19. Il résulte de ce qui a été précédemment exposé, notamment aux points 8 et 10 du présent arrêt, que d'une part M. A... n'est pas fondé à soutenir qu'il ne serait pas en mesure de bénéficier d'un traitement approprié dans son pays d'origine et d'autre part il ne démontre avoir établi en France le centre de sa vie privée et familiale, alors même que l'un de ses frères y résiderait régulièrement. Par ailleurs, bien qu'il ne constitue pas une menace pour l'ordre public, il s'est déjà soustrait à l'exécution de deux précédentes mesures d'éloignement. Dans ces conditions, le requérant n'est pas fondé à soutenir qu'en lui faisant interdiction de retour sur le territoire français pour une durée de deux ans, le préfet de police aurait méconnu les dispositions précitées de l'article L. 612-10 ou aurait entaché sa décision d'une erreur manifeste d'appréciation au regard de ses conséquences sur sa situation personnelle. Ces deux moyens doivent être écartés.
20. Il résulte de tout ce qui précède que M. A... n'est pas fondé à soutenir que c'est à tort que, par le jugement attaqué, le tribunal administratif de Paris a rejeté de sa demande.
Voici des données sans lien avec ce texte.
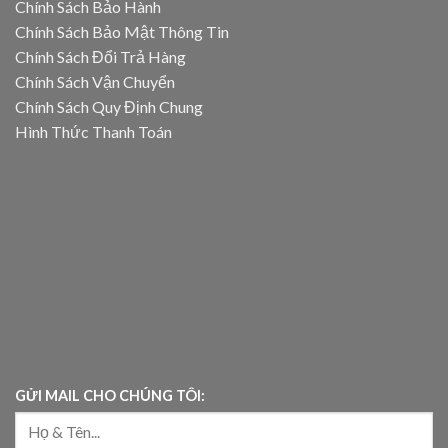
Chính Sách Bảo Hành
Chính Sách Bảo Mật Thông Tin
Chính Sách Đổi Trả Hàng
Chính Sách Vận Chuyển
Chính Sách Quy Định Chung
Hình Thức Thanh Toán
GỬI MAIL CHO CHÚNG TÔI:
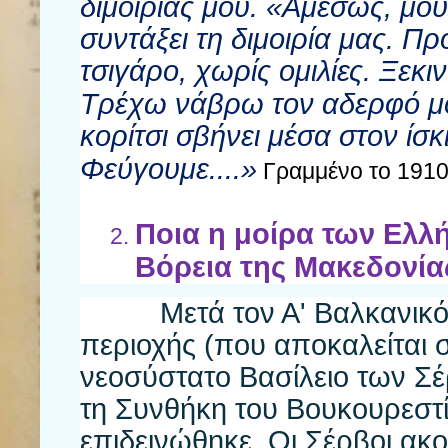
διμοιρίας μου. «Αμέσως, μου 
συντάξει τη διμοιρία μας. Π
τσιγάρο, χωρίς ομιλίες. Ξεκι
Τρέχω νάβρω τον αδερφό μου
κορίτσι σβήνει μέσα στον ίσκ
Φεύγουμε....»
Γραμμένο το 191
Ποια η μοίρα των Ελλ
Βόρεια της Μακεδονία
Μετά τον Α' Βαλκανικ
περιοχής (που αποκαλείται 
νεοσύστατο Βασίλειο των Σ
τη Συνθήκη του Βουκουρεστί
επιδεινώθηκε. Οι Σέρβοι ακ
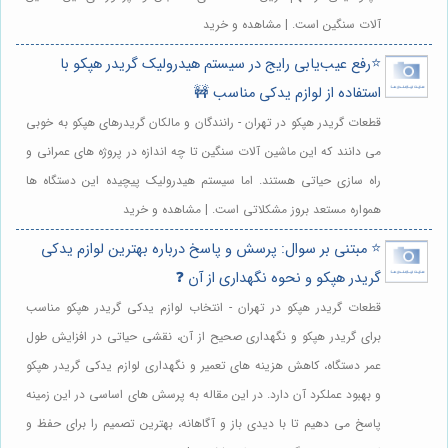
آلات سنگین است. | مشاهده و خرید
⭐️رفع عیب‌یابی رایج در سیستم هیدرولیک گریدر هپکو با
استفاده از لوازم یدکی مناسب 🚧
قطعات گریدر هپکو در تهران - رانندگان و مالکان گریدرهای هپکو به خوبی
می دانند که این ماشین آلات سنگین تا چه اندازه در پروژه های عمرانی و
راه سازی حیاتی هستند. اما سیستم هیدرولیک پیچیده این دستگاه ها
همواره مستعد بروز مشکلاتی است. | مشاهده و خرید
⭐️ مبتنی بر سوال: پرسش و پاسخ درباره بهترین لوازم یدکی
گریدر هپکو و نحوه نگهداری از آن ❓
قطعات گریدر هپکو در تهران - انتخاب لوازم یدکی گریدر هپکو مناسب
برای گریدر هپکو و نگهداری صحیح از آن، نقشی حیاتی در افزایش طول
عمر دستگاه، کاهش هزینه های تعمیر و نگهداری لوازم یدکی گریدر هپکو
و بهبود عملکرد آن دارد. در این مقاله به پرسش های اساسی در این زمینه
پاسخ می دهیم تا با دیدی باز و آگاهانه، بهترین تصمیم را برای حفظ و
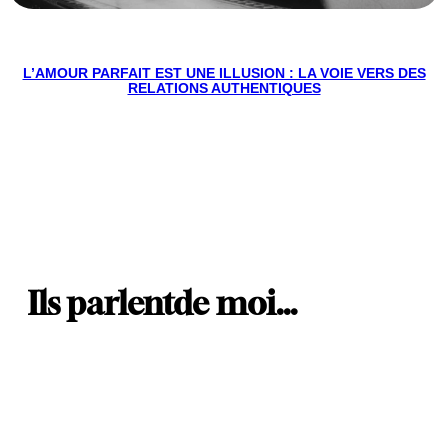
L’AMOUR PARFAIT EST UNE ILLUSION : LA VOIE VERS DES
RELATIONS AUTHENTIQUES
Ils parlent
de moi…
Par suite, ses conclusions à fin d'injonction sous astreinte ainsi que ses conclusions présentées sur le fondement des dispositions de l'article L. 761-1 du code de justice administrative doivent également, par voie de conséquence, être rejetées.
DECIDE :
Article 1er : La requête de M. A... est rejetée.
Article 2 : Le présent arrêt sera notifié à M. B... A... et au ministre de l'intérieur.
Copie en sera adressée au préfet de police de Paris.
Délibéré après l'audience du 24 octobre 2024, à laquelle siégeaient :
- M. Barthez, président de chambre,
- M. Delage, président assesseur,
- Mme Lellig, première conseillère.
Rendu public par mise à disposition au greffe, le 22 novembre 2024.
La rapporteure,
W. LELLIGLe président,
A. BARTHEZ
La greffière,
A. MAIGNAN
La République mande et ordonne au ministre de l'intérieur en ce qui le concerne ou à tous commissaires de justice à ce requis en ce qui concerne les voies de droit commun contre les parties privées, de pourvoir à l'exécution de la présente décision.